I'm considering purchasing a new property which will have roughly 2 acres of land. Fencing has been my biggest problem over the years and I'm running into that problem again looking for more land. 

In the past for enclosures I've used horse wire fencing which they always bust through so that's definitely ruled out from past trial and error. More recently I've used cinder blocks which are ok but come with their own problems. If I stack them 2 high my big boys knock it over. Stacked 3 high it lasts longer but eventually after digging near the borders they come toppling over as well and for 2 acres that is a pricey option anyways. 

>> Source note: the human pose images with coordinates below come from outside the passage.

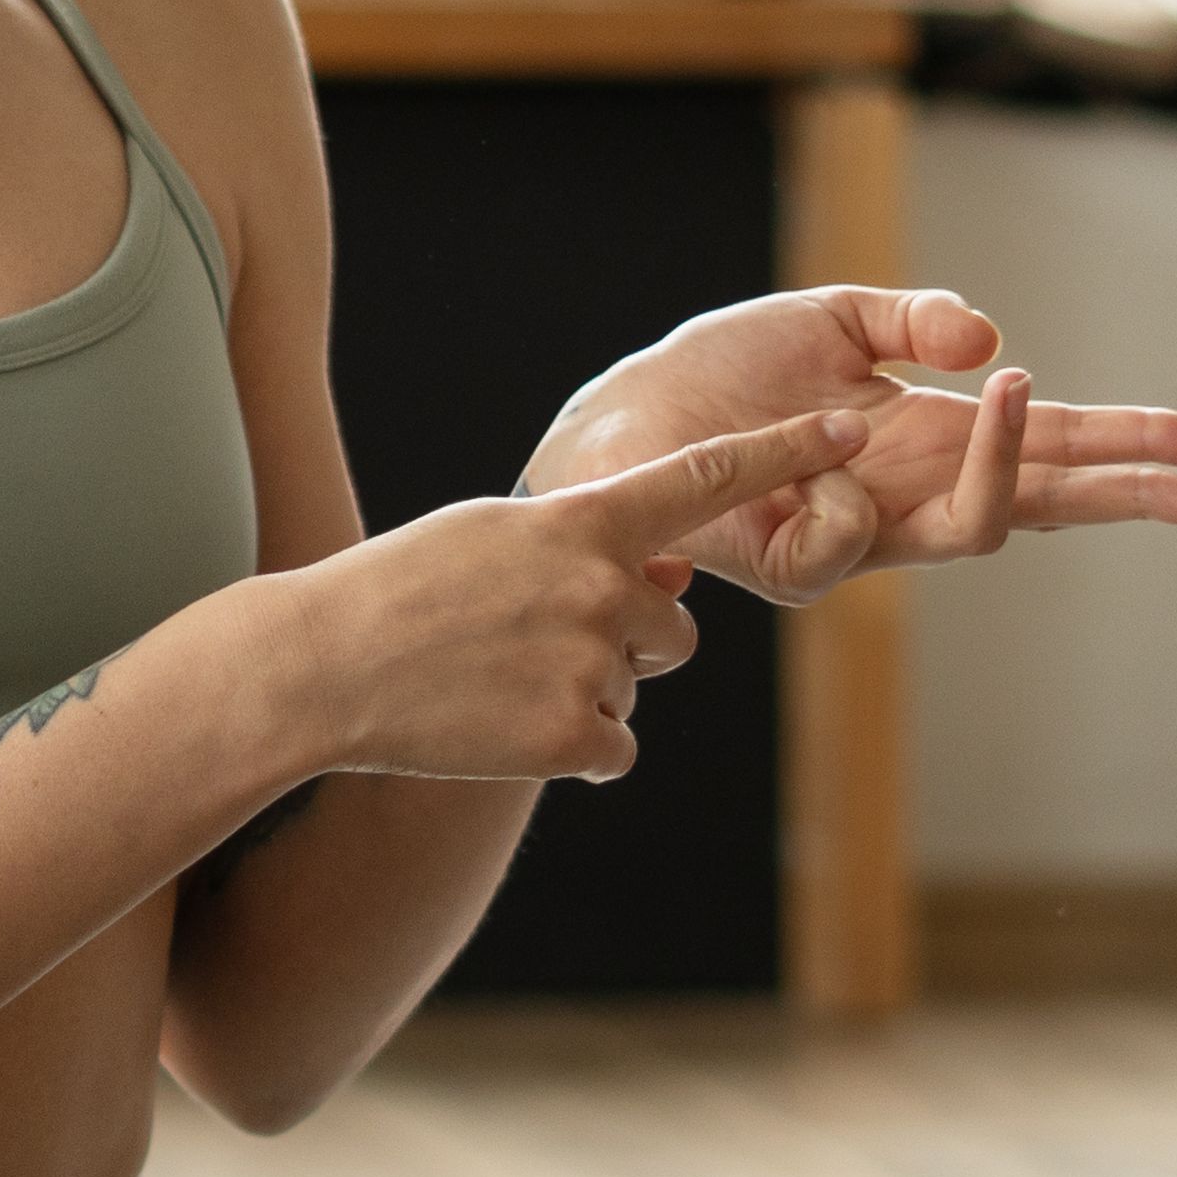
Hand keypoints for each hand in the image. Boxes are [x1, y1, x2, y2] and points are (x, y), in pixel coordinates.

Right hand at [278, 412, 873, 783]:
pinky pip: (615, 749)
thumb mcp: (497, 535)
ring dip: (589, 693)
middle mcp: (604, 587)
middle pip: (675, 627)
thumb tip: (664, 571)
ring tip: (501, 680)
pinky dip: (572, 748)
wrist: (326, 666)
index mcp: (583, 522)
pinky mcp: (574, 737)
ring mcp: (593, 664)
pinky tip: (503, 726)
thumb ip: (585, 543)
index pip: (708, 478)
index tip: (851, 427)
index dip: (787, 452)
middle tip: (528, 642)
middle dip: (624, 641)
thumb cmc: (403, 590)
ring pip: (638, 689)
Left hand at [523, 288, 1176, 601]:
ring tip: (1009, 387)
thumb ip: (918, 321)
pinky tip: (800, 450)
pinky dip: (840, 475)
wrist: (618, 424)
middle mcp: (912, 497)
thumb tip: (998, 345)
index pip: (1056, 447)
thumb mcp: (832, 318)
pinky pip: (856, 530)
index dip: (1137, 446)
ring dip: (1005, 451)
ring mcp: (863, 539)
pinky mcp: (800, 565)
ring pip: (977, 525)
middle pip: (1052, 502)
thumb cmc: (718, 378)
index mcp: (932, 442)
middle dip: (1136, 494)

Right now I'm leaning towards a heavy gauge chain link fence with wood planks to block their view from seeing through on the bottom about 2 ft. Ideally I'd love to have about a 2-3 ft concrete base with iron rod fencing but that price quote was outrageous. 

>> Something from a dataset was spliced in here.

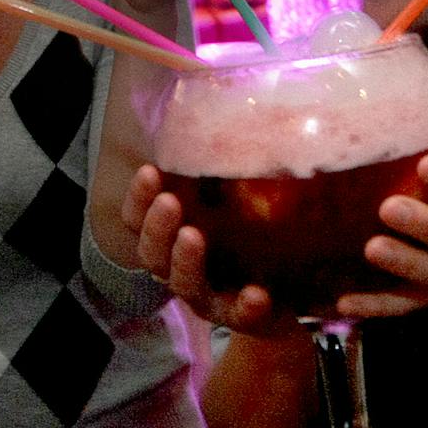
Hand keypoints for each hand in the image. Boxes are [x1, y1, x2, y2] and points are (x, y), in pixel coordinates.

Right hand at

What do you guys use for fencing? What has worked and hasn't worked in your experience? Post pics of what has worked for you!


----------



## Yvonne G (May 23, 2016)

Chain link is pretty expensive too. In fact if you plan to fence the whole 2 acres, it WILL be expensive no matter what you use.

My fence of choice is corral boards. My lumber yard sells them for $10 a board. They're appx. 3/4"x5.5"x16'. If you put the boards on the inside of the posts the tortoise can't push the boards off the posts. My 110.lb sulcata never tries to climb his fence and it is three boards high. 

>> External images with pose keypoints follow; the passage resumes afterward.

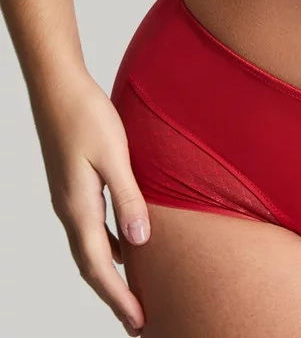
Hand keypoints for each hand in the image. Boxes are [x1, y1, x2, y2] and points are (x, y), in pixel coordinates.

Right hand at [32, 69, 150, 335]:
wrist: (59, 87)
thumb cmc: (87, 115)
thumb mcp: (114, 155)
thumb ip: (128, 198)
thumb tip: (140, 243)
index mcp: (78, 207)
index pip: (98, 267)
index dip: (119, 297)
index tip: (138, 322)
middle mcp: (70, 209)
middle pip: (92, 266)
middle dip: (114, 295)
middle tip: (138, 321)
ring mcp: (70, 198)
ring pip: (91, 247)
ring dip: (111, 273)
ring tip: (134, 291)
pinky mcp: (75, 184)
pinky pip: (92, 227)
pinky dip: (108, 245)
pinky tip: (126, 244)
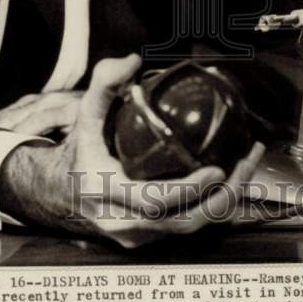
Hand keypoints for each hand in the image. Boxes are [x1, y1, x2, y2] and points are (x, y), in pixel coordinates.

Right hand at [0, 53, 264, 248]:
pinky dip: (211, 208)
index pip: (152, 202)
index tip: (216, 169)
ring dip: (223, 202)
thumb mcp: (84, 115)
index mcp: (106, 190)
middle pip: (183, 222)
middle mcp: (121, 221)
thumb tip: (132, 61)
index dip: (188, 190)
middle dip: (221, 196)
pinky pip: (185, 229)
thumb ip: (103, 84)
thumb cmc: (78, 150)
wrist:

I used this type of lumber because it was what I had on hand. I'm a wood scavenger/hoarder. So all my tortoise yards have been built with used lumber. That was appx. 20 years ago. The posts are pretty rotten and the boards are starting to pull away from the nails. So I'll be in your shoes soon - needing to re-fence all my tortoise yards.


----------



## Arizona Sulcata (May 23, 2016)

I know chain link is expensive as well but it's a major improvement cost wise over what I really want. I know whatever I choose will be expensive being 2 acres, I have realistic expectations. I have about $10k budgeted for the fencing but would obviously like to figure out something cheaper but have it still work effectively. 

Awesome! Not a bad idea, it would be easy to replace problem areas with that type of fencing too. Thank you!


----------



## Jacqui (May 23, 2016)

How about using the metal roof panels?


----------



## Gillian M (May 23, 2016)

It's now 10.45 pm here. 

Good night and sweet dreams everyone.


----------



## Arizona Sulcata (May 23, 2016)

Jacqui said:


> How about using the metal roof panels?



I don't know why I haven't thought of that! A bit pricey but very functional and I like the look. I've been search google for pics and I'm really liking what I see. I have a new front runner, THANK YOU!!


----------



## TortoiseWarrior (May 27, 2016)

Good ideas.


----------